Throughout this battle of facts, the elephant in the room was the glaringly oxymoronic nature of ethical fur farming. P.J. addressed this dilemma by reiterating the rationales of the previous panelists, “You have to be able to adapt, as an industry, to what consumers want,” ominously citing economic sufferings of SeaWorld following the release of Blackfish and the recent closure of the Ringling Brothers Circus. “In college, I worked at Blockbuster Video” he said. “At one point they had a chance to buy Netflix for fifty million dollars and they didn’t and we all kind of know where they ended up.” And, as P.J. noted, the laws are changing to reflect consumer habits. Tia claimed fur sales haven’t dropped materially but, in the near future, remaining consumers might not have a choice. Many cities and countries around the globe have banned fur sales or are in the process of doing so. Even in New York City, one of the largest fur markets in the world, the City Council is considering a bill that would ban almost all fur sales.

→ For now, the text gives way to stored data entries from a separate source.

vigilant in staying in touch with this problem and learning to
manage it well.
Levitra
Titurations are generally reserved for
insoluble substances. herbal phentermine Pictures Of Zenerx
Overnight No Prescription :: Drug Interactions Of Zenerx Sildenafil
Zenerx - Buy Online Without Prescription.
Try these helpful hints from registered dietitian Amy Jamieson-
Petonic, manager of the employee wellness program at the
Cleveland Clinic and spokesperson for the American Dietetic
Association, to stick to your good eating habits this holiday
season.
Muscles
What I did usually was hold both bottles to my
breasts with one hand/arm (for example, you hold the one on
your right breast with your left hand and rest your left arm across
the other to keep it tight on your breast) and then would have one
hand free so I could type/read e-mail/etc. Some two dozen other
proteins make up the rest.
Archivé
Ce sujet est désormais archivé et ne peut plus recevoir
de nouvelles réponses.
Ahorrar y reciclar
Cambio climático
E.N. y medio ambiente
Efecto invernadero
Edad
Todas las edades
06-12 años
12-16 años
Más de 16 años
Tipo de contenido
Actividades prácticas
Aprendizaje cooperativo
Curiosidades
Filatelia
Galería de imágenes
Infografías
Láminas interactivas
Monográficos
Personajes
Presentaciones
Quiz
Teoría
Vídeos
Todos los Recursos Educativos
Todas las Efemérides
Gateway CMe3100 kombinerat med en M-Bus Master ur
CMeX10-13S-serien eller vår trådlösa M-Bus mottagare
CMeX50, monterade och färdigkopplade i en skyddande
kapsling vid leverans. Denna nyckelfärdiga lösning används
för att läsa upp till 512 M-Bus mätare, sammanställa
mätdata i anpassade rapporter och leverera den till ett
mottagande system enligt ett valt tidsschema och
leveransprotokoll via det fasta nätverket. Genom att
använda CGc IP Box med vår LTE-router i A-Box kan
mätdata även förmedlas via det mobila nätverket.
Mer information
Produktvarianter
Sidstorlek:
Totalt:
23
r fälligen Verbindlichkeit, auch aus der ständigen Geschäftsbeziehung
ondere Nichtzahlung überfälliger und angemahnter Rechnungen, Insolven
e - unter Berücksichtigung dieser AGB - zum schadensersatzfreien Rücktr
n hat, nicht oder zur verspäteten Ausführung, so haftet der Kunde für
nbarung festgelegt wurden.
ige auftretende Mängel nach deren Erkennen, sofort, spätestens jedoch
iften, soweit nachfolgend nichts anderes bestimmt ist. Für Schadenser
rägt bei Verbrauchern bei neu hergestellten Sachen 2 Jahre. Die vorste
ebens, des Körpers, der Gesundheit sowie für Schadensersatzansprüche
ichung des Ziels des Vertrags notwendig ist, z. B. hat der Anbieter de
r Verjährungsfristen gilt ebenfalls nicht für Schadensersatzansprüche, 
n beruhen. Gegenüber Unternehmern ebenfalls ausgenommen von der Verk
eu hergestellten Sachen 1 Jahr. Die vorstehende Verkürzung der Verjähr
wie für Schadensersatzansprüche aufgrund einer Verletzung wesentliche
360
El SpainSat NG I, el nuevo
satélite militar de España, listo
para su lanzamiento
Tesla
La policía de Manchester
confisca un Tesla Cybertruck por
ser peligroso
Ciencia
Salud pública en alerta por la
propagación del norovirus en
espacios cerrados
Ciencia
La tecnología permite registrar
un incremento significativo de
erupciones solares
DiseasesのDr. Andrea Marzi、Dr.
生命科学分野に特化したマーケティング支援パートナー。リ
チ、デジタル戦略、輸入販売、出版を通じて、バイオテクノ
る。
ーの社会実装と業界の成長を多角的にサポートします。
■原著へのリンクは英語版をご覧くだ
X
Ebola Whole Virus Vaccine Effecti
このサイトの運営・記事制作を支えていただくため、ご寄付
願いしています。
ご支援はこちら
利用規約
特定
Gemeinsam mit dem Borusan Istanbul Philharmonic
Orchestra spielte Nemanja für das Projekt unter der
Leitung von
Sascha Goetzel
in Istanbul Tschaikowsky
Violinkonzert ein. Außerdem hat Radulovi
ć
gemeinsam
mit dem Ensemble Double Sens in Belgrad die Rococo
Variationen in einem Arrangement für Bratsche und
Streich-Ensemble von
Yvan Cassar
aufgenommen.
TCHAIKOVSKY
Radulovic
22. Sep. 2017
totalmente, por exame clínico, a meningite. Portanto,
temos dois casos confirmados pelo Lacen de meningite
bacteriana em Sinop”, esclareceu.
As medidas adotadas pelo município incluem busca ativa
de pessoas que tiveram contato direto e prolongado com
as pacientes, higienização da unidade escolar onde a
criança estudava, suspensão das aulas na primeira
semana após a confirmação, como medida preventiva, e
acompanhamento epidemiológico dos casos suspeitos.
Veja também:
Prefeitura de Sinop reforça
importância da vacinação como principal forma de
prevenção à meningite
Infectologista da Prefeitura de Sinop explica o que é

The summit illuminated the inextricable but gnarled connection between sustainability and marketability. The panelists’ opinions heavily varied regarding the degree to which sustainability should dominate a brand’s image in order to maximize consumer support. Editor in chief of Marie Claire, Anne Fulenwider, opened the summit by saying that she buys what she wants rather than what she thinks she should buy, meaning sustainability on its own is not enough to sell. Liya’s response coalesced; she said the best way to get people to buy sustainable is to do it quietly. Gabriela agreed partially, saying that “the design has to be right” but insisted that sustainability is a productive marketing strategy in addition to a moral necessity. P.J. asserted that animal cruelty is bad press for brands; ergo, ethical and sustainable production is a plus.

Despite these differences, everybody agreed upon the idea that fashion will adapt to become more sustainable because it must. And, the optimistic takeaway: it can. Beautiful garments can be upcycled. Non-virgin materials can be cheap. Environmentalism can be, for better or for worse, trendy. But if all this is true and if, as P.J. noted in the first few fives of the panel, the concept of luxury is shifting towards ethics and innovation—where does this leave industries founded upon unsustainable practices? Neither Tia nor P.J. had a fleshed-out an answer. What do companies like Saga Furs do when the fur market deflates completely assuming, reasonably, that filing for bankruptcy is not their first choice? A solution, ideal or not, will present itself sooner rather than later because, as P.J. noted, “The least sustainable product is a product that nobody wants to buy.”